■ THE TASK ■
Start at the first line of the listing below. Write out each line exactly, stopping after the one that contains "4.0.34 to 4.0.35".

■ DATA SUPPLIED ■
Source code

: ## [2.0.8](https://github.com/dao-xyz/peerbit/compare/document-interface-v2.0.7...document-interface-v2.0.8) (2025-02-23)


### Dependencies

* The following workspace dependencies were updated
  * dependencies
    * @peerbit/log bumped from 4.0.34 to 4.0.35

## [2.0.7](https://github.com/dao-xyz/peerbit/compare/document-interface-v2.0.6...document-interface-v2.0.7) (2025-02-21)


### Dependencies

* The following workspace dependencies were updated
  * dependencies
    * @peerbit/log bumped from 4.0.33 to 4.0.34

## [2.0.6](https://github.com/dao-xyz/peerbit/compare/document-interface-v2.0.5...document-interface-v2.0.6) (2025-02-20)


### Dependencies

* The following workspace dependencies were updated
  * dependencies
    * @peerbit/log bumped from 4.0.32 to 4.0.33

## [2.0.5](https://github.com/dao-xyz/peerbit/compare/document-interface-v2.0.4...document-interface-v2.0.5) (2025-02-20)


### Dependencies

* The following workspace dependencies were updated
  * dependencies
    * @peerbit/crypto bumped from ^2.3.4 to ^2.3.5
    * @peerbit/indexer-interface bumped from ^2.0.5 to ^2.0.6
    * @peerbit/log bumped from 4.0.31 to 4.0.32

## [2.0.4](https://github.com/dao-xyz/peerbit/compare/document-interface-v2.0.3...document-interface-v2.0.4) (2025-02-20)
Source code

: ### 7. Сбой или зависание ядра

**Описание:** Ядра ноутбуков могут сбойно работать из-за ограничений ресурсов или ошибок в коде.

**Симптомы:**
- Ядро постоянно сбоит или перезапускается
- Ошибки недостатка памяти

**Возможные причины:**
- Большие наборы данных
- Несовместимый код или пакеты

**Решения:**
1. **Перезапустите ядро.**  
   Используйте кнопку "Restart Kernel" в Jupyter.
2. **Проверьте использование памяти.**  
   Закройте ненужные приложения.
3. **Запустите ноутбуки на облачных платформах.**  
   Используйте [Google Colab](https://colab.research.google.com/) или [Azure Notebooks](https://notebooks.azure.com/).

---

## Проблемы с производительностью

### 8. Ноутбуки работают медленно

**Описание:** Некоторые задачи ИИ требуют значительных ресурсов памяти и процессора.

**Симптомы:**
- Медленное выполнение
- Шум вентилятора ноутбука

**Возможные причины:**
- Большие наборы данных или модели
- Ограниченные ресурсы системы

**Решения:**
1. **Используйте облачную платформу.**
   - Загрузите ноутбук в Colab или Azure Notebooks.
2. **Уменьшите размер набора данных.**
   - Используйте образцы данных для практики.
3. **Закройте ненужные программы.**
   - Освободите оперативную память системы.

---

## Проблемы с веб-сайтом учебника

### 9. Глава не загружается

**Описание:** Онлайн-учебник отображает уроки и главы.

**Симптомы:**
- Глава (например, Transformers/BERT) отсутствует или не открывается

■ FINISHED EXERCISE ■
Source code

: ## [2.0.8](https://github.com/dao-xyz/peerbit/compare/document-interface-v2.0.7...document-interface-v2.0.8) (2025-02-23)


### Dependencies

* The following workspace dependencies were updated
  * dependencies
    * @peerbit/log bumped from 4.0.34 to 4.0.35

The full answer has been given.